Anshul Kundaje is an Assistant Professor at Stanford with the Dept. of Genetics and Dept. of Computer Science since Sept 2013. From 2003-2008, he was a PhD student in Christina Leslie's lab in the Computer Science Dept. at Columbia University in New York. He developed Machine Learning methods for modeling transcriptional gene regulation in yeast and worm. From 2008 - 2012, he was a Postdoctoral Research Associate with Serafim Batzoglou and Arend Sidow in the Computer Science Dept. at Stanford University. He served as one of the lead data coordinators and computational analysts for the ENCODE consortium. His primary focus was on deciphering heterogeneity of regulatory interactions in the human genome. He also developed ENCODE's ChIP-seq statistical data analysis pipeline. Before returning to Stanford as a faculty member, He was a Research Scientist in Manolis Kellis' lab (2012-2013) studying epigenomic and chromatin state dynamics across organisms, cell-types and individuals as part of the Roadmap Epigenomics Project and the mod/ENCODE (Encyclopedia for DNA elements) consortium.
Kundaje’s research focus is the development of machine learning and computational frameworks to learn integrative models of transcriptional and post-transcriptional gene regulation from massive amounts of diverse sequence, genetic and functional genomic datasets.
Robert Tibshirani is a Professor in the Departments Health Research and Policy and Statistics at Stanford University. In his work he has made important contributions to the analysis of complex datasets, most recently in genomics and proteomics. His most well-known contribution is the Lasso, which uses L1 penalization in regression and related problems. He has co-authored over 200 papers and three books.

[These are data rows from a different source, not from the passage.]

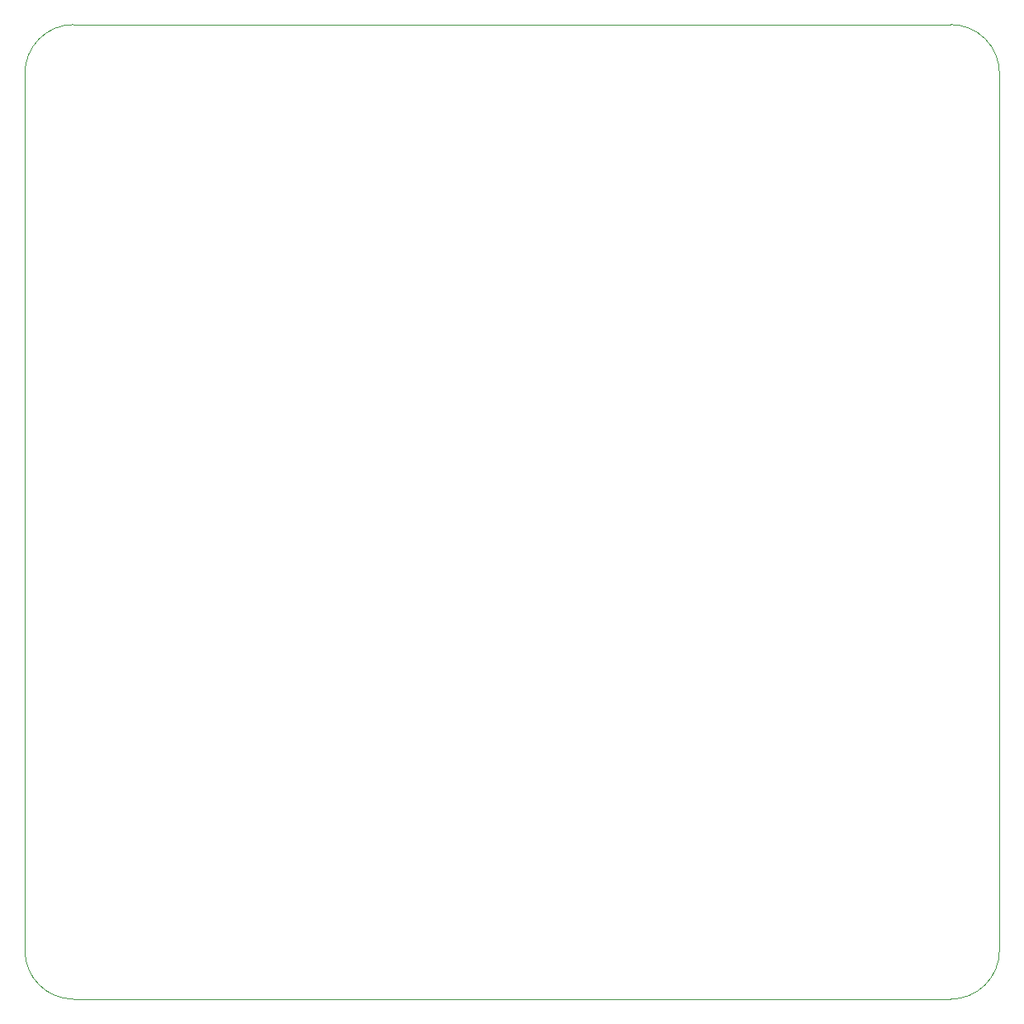
<source format=gbr>
%TF.GenerationSoftware,KiCad,Pcbnew,7.0.7*%
%TF.CreationDate,2025-03-05T16:43:26-06:00*%
%TF.ProjectId,LED-100,4c45442d-3130-4302-9e6b-696361645f70,rev?*%
%TF.SameCoordinates,Original*%
%TF.FileFunction,Profile,NP*%
%FSLAX46Y46*%
G04 Gerber Fmt 4.6, Leading zero omitted, Abs format (unit mm)*
G04 Created by KiCad (PCBNEW 7.0.7) date 2025-03-05 16:43:26*
%MOMM*%
%LPD*%
G01*
G04 APERTURE LIST*
%TA.AperFunction,Profile*%
%ADD10C,0.100000*%
%TD*%
G04 APERTURE END LIST*
D10*
X195000000Y-149999998D02*
G75*
G03*
X200000000Y-145000000I1J4999999D01*
G01*
X100000002Y-145000000D02*
G75*
G03*
X105000000Y-150000000I4999999J-1D01*
G01*
X105000000Y-50000002D02*
G75*
G03*
X100000000Y-55000000I-1J-4999999D01*
G01*
X199999998Y-55000000D02*
G75*
G03*
X195000000Y-50000000I-4999998J2D01*
G01*
X200000000Y-55000000D02*
X200000000Y-145000000D01*
X105000000Y-150000000D02*
X195000000Y-150000000D01*
X100000000Y-55000000D02*
X100000000Y-145000000D01*
X105000000Y-50000000D02*
X195000000Y-50000000D01*
M02*

</source>
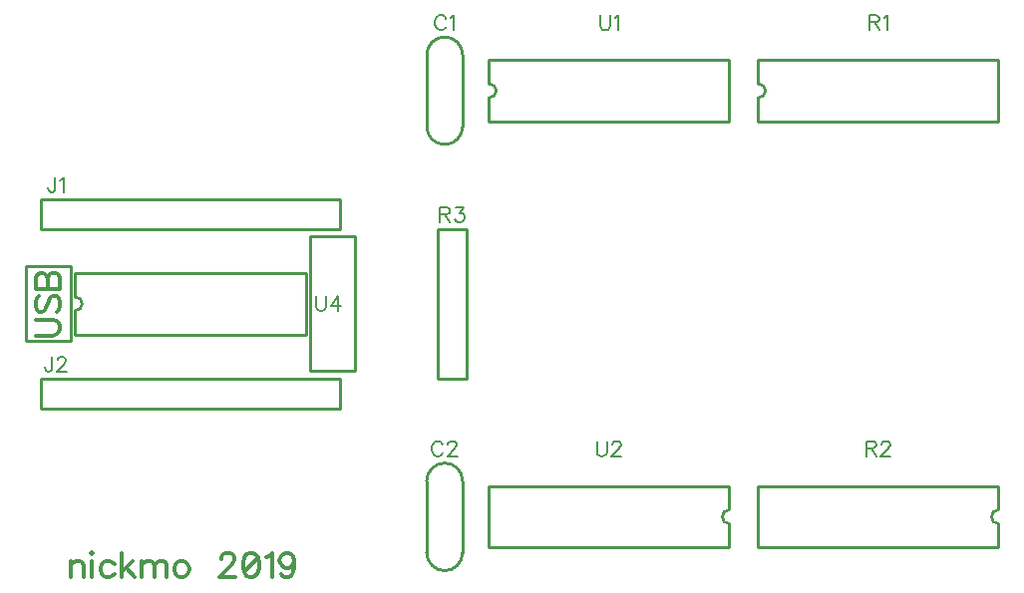
<source format=gbr>
G04 DipTrace 3.3.1.3*
G04 TopSilk.gbr*
%MOIN*%
G04 #@! TF.FileFunction,Legend,Top*
G04 #@! TF.Part,Single*
%ADD10C,0.009843*%
%ADD16C,0.01*%
%ADD40C,0.00772*%
%ADD42C,0.012351*%
%FSLAX26Y26*%
G04*
G70*
G90*
G75*
G01*
G04 TopSilk*
%LPD*%
X1878700Y2288580D2*
D10*
Y2048820D1*
X1758700Y2288580D2*
Y2048820D1*
G03X1878700Y2048820I60000J-120D01*
G01*
Y2288580D2*
G03X1758700Y2288580I-60000J120D01*
G01*
Y623820D2*
Y863580D1*
X1878700Y623820D2*
Y863580D1*
G03X1758700Y863580I-60000J120D01*
G01*
Y623820D2*
G03X1878700Y623820I60000J-120D01*
G01*
X468700Y1806200D2*
Y1706200D1*
X1468700Y1806200D2*
X468700D1*
X1468700D2*
Y1706200D1*
X1393700D1*
X468700D1*
Y1206200D2*
Y1106200D1*
X1468700Y1206200D2*
X468700D1*
X1468700D2*
Y1106200D1*
X1393700D1*
X468700D1*
X2867125Y2271067D2*
X3670275D1*
Y2066333D2*
Y2271067D1*
X2867125Y2066333D2*
X3670275D1*
X2867125D2*
Y2145074D1*
Y2271067D2*
Y2192326D1*
Y2145074D2*
G03X2867125Y2192326I-13J23626D01*
G01*
X3670275Y641333D2*
X2867125D1*
Y846067D2*
Y641333D1*
X3670275Y846067D2*
X2867125D1*
X3670275D2*
Y767326D1*
Y641333D2*
Y720074D1*
Y767326D2*
G03X3670275Y720074I13J-23626D01*
G01*
X1892913Y1706200D2*
X1794487D1*
Y1206200D1*
X1892913D1*
Y1706200D1*
X1967125Y2271067D2*
X2770275D1*
Y2066333D2*
Y2271067D1*
X1967125Y2066333D2*
X2770275D1*
X1967125D2*
Y2145074D1*
Y2271067D2*
Y2192326D1*
Y2145074D2*
G03X1967125Y2192326I-13J23626D01*
G01*
X2770275Y641333D2*
X1967125D1*
Y846067D2*
Y641333D1*
X2770275Y846067D2*
X1967125D1*
X2770275D2*
Y767326D1*
Y641333D2*
Y720074D1*
Y767326D2*
G03X2770275Y720074I13J-23626D01*
G01*
X582873Y1558567D2*
X1354527D1*
Y1353833D2*
Y1558567D1*
X582873Y1353833D2*
X1354527D1*
X582873D2*
Y1432574D1*
Y1558567D2*
Y1479826D1*
Y1432574D2*
G03X582873Y1479826I-13J23626D01*
G01*
X418700Y1581200D2*
D16*
X568700D1*
Y1331200D1*
X418700D1*
Y1581200D1*
X1368700Y1681200D2*
X1518700D1*
Y1231200D1*
X1368700D1*
Y1681200D1*
X1822919Y2409985D2*
D40*
X1820542Y2414738D1*
X1815734Y2419546D1*
X1810980Y2421923D1*
X1801419D1*
X1796610Y2419546D1*
X1791857Y2414738D1*
X1789425Y2409985D1*
X1787049Y2402800D1*
Y2390806D1*
X1789425Y2383677D1*
X1791857Y2378868D1*
X1796610Y2374115D1*
X1801419Y2371683D1*
X1810980D1*
X1815734Y2374115D1*
X1820542Y2378868D1*
X1822919Y2383677D1*
X1838358Y2412306D2*
X1843166Y2414738D1*
X1850351Y2421868D1*
Y2371683D1*
X1812169Y984985D2*
X1809792Y989738D1*
X1804984Y994546D1*
X1800230Y996923D1*
X1790669D1*
X1785860Y994546D1*
X1781107Y989738D1*
X1778675Y984985D1*
X1776299Y977800D1*
Y965806D1*
X1778675Y958677D1*
X1781107Y953868D1*
X1785860Y949115D1*
X1790669Y946683D1*
X1800230D1*
X1804984Y949115D1*
X1809792Y953868D1*
X1812169Y958677D1*
X1830040Y984930D2*
Y987306D1*
X1832416Y992115D1*
X1834793Y994491D1*
X1839601Y996868D1*
X1849163D1*
X1853916Y994491D1*
X1856293Y992115D1*
X1858725Y987306D1*
Y982553D1*
X1856293Y977745D1*
X1851540Y970615D1*
X1827608Y946683D1*
X1861101D1*
X516949Y1879423D2*
Y1841177D1*
X514573Y1833992D1*
X512141Y1831615D1*
X507388Y1829183D1*
X502579D1*
X497826Y1831615D1*
X495450Y1833992D1*
X493018Y1841177D1*
Y1845930D1*
X532389Y1869806D2*
X537197Y1872238D1*
X544382Y1879368D1*
Y1829183D1*
X506200Y1279423D2*
Y1241177D1*
X503823Y1233992D1*
X501391Y1231615D1*
X496638Y1229183D1*
X491829D1*
X487076Y1231615D1*
X484700Y1233992D1*
X482268Y1241177D1*
Y1245930D1*
X524071Y1267430D2*
Y1269806D1*
X526447Y1274615D1*
X528824Y1276991D1*
X533632Y1279368D1*
X543194D1*
X547947Y1276991D1*
X550324Y1274615D1*
X552756Y1269806D1*
Y1265053D1*
X550324Y1260245D1*
X545571Y1253115D1*
X521639Y1229183D1*
X555132D1*
X3238237Y2397519D2*
X3259737D1*
X3266922Y2399951D1*
X3269354Y2402327D1*
X3271730Y2407081D1*
Y2411889D1*
X3269354Y2416642D1*
X3266922Y2419074D1*
X3259737Y2421451D1*
X3238237D1*
Y2371211D1*
X3254984Y2397519D2*
X3271730Y2371211D1*
X3287170Y2411834D2*
X3291978Y2414266D1*
X3299163Y2421395D1*
Y2371211D1*
X3227487Y972519D2*
X3248987D1*
X3256172Y974951D1*
X3258604Y977327D1*
X3260980Y982081D1*
Y986889D1*
X3258604Y991642D1*
X3256172Y994074D1*
X3248987Y996451D1*
X3227487D1*
Y946211D1*
X3244234Y972519D2*
X3260980Y946211D1*
X3278851Y984457D2*
Y986834D1*
X3281228Y991642D1*
X3283605Y994019D1*
X3288413Y996395D1*
X3297975D1*
X3302728Y994019D1*
X3305105Y991642D1*
X3307536Y986834D1*
Y982081D1*
X3305105Y977272D1*
X3300351Y970142D1*
X3276420Y946211D1*
X3309913D1*
X1803274Y1755491D2*
X1824774D1*
X1831959Y1757923D1*
X1834391Y1760300D1*
X1836768Y1765053D1*
Y1769861D1*
X1834391Y1774615D1*
X1831959Y1777046D1*
X1824774Y1779423D1*
X1803274D1*
Y1729183D1*
X1820021Y1755491D2*
X1836768Y1729183D1*
X1857015Y1779368D2*
X1883269D1*
X1868954Y1760245D1*
X1876139D1*
X1880892Y1757868D1*
X1883269Y1755491D1*
X1885700Y1748306D1*
Y1743553D1*
X1883269Y1736368D1*
X1878515Y1731560D1*
X1871330Y1729183D1*
X1864145D1*
X1857015Y1731560D1*
X1854639Y1733992D1*
X1852207Y1738745D1*
X2338237Y2421451D2*
Y2385581D1*
X2340614Y2378396D1*
X2345422Y2373642D1*
X2352607Y2371211D1*
X2357360D1*
X2364545Y2373642D1*
X2369354Y2378396D1*
X2371730Y2385581D1*
Y2421451D1*
X2387170Y2411834D2*
X2391978Y2414266D1*
X2399163Y2421395D1*
Y2371211D1*
X2327487Y996451D2*
Y960581D1*
X2329864Y953396D1*
X2334672Y948642D1*
X2341857Y946211D1*
X2346610D1*
X2353795Y948642D1*
X2358604Y953396D1*
X2360980Y960581D1*
Y996451D1*
X2378851Y984457D2*
Y986834D1*
X2381228Y991642D1*
X2383605Y994019D1*
X2388413Y996395D1*
X2397975D1*
X2402728Y994019D1*
X2405105Y991642D1*
X2407536Y986834D1*
Y982081D1*
X2405105Y977272D1*
X2400351Y970142D1*
X2376420Y946211D1*
X2409913D1*
X1388517Y1482477D2*
Y1446607D1*
X1390894Y1439422D1*
X1395702Y1434669D1*
X1402887Y1432237D1*
X1407640D1*
X1414826Y1434669D1*
X1419634Y1439422D1*
X1422011Y1446607D1*
Y1482477D1*
X1461382Y1432237D2*
Y1482422D1*
X1437450Y1448984D1*
X1473320D1*
X568700Y595947D2*
D42*
Y542358D1*
Y580649D2*
X580196Y592145D1*
X587889Y595947D1*
X599297D1*
X606991Y592145D1*
X610793Y580649D1*
Y542358D1*
X635496Y622742D2*
X639298Y618939D1*
X643189Y622742D1*
X639298Y626633D1*
X635496Y622742D1*
X639298Y595947D2*
Y542358D1*
X713876Y584451D2*
X706183Y592145D1*
X698489Y595947D1*
X687082D1*
X679388Y592145D1*
X671783Y584451D1*
X667892Y572955D1*
Y565350D1*
X671783Y553854D1*
X679388Y546249D1*
X687082Y542358D1*
X698489D1*
X706183Y546249D1*
X713876Y553854D1*
X738579Y622742D2*
Y542358D1*
X776870Y595947D2*
X738579Y557657D1*
X753878Y572955D2*
X780673Y542358D1*
X805375Y595947D2*
Y542358D1*
Y580649D2*
X816871Y592145D1*
X824565Y595947D1*
X835973D1*
X843666Y592145D1*
X847469Y580649D1*
Y542358D1*
Y580649D2*
X858965Y592145D1*
X866658Y595947D1*
X878066D1*
X885759Y592145D1*
X889650Y580649D1*
Y542358D1*
X933454Y595947D2*
X925849Y592145D1*
X918156Y584451D1*
X914353Y572955D1*
Y565350D1*
X918156Y553854D1*
X925849Y546249D1*
X933454Y542358D1*
X944950D1*
X952644Y546249D1*
X960249Y553854D1*
X964140Y565350D1*
Y572955D1*
X960249Y584451D1*
X952644Y592145D1*
X944950Y595947D1*
X933454D1*
X1070495Y603552D2*
Y607355D1*
X1074298Y615048D1*
X1078100Y618851D1*
X1085794Y622654D1*
X1101092D1*
X1108698Y618851D1*
X1112500Y615048D1*
X1116391Y607355D1*
Y599750D1*
X1112500Y592056D1*
X1104895Y580649D1*
X1066604Y542358D1*
X1120194D1*
X1167889Y622654D2*
X1156392Y618851D1*
X1148699Y607355D1*
X1144896Y588254D1*
Y576758D1*
X1148699Y557657D1*
X1156392Y546160D1*
X1167889Y542358D1*
X1175494D1*
X1186990Y546160D1*
X1194595Y557657D1*
X1198486Y576758D1*
Y588254D1*
X1194595Y607355D1*
X1186990Y618851D1*
X1175494Y622654D1*
X1167889D1*
X1194595Y607355D2*
X1148699Y557657D1*
X1223189Y607355D2*
X1230882Y611246D1*
X1242378Y622654D1*
Y542358D1*
X1316868Y595947D2*
X1312977Y584451D1*
X1305372Y576758D1*
X1293876Y572955D1*
X1290073D1*
X1278577Y576758D1*
X1270972Y584451D1*
X1267081Y595947D1*
Y599750D1*
X1270972Y611246D1*
X1278577Y618851D1*
X1290073Y622654D1*
X1293876D1*
X1305372Y618851D1*
X1312977Y611246D1*
X1316868Y595947D1*
Y576758D1*
X1312977Y557657D1*
X1305372Y546160D1*
X1293876Y542358D1*
X1286270D1*
X1274774Y546160D1*
X1270972Y553854D1*
X452302Y1350243D2*
X509694D1*
X521190Y1354046D1*
X528795Y1361739D1*
X532686Y1373235D1*
Y1380840D1*
X528795Y1392336D1*
X521190Y1400030D1*
X509694Y1403832D1*
X452302D1*
X463798Y1482124D2*
X456104Y1474519D1*
X452302Y1463023D1*
Y1447725D1*
X456104Y1436229D1*
X463798Y1428535D1*
X471403D1*
X479097Y1432426D1*
X482899Y1436229D1*
X486702Y1443834D1*
X494395Y1466826D1*
X498198Y1474519D1*
X502089Y1478322D1*
X509694Y1482124D1*
X521190D1*
X528795Y1474519D1*
X532686Y1463023D1*
Y1447725D1*
X528795Y1436229D1*
X521190Y1428535D1*
X452302Y1506827D2*
X532686D1*
Y1541315D1*
X528795Y1552811D1*
X524992Y1556614D1*
X517387Y1560417D1*
X505891D1*
X498198Y1556614D1*
X494395Y1552811D1*
X490593Y1541315D1*
X486702Y1552811D1*
X482899Y1556614D1*
X475294Y1560417D1*
X467601D1*
X459995Y1556614D1*
X456104Y1552811D1*
X452302Y1541315D1*
Y1506827D1*
X490593D2*
Y1541315D1*
M02*

</source>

Professor Tibshirani co-authored the first study that linked cell phone usage with car accidents, a widely cited article that has played a role in the introduction of legislation that restricts the use of phones while driving. He is one of the most widely cited authors in the entire mathematical sciences field. Professor Tibshirani is a Fellow of the American Statistical Association, the Institute of Mathematical Statistics and the Royal Society of Canada. He won the prestigious COPSS Presidents's award in 1996, the NSERC Steacie award in 1997 and was elected to the National Academy of Sciences in 2012.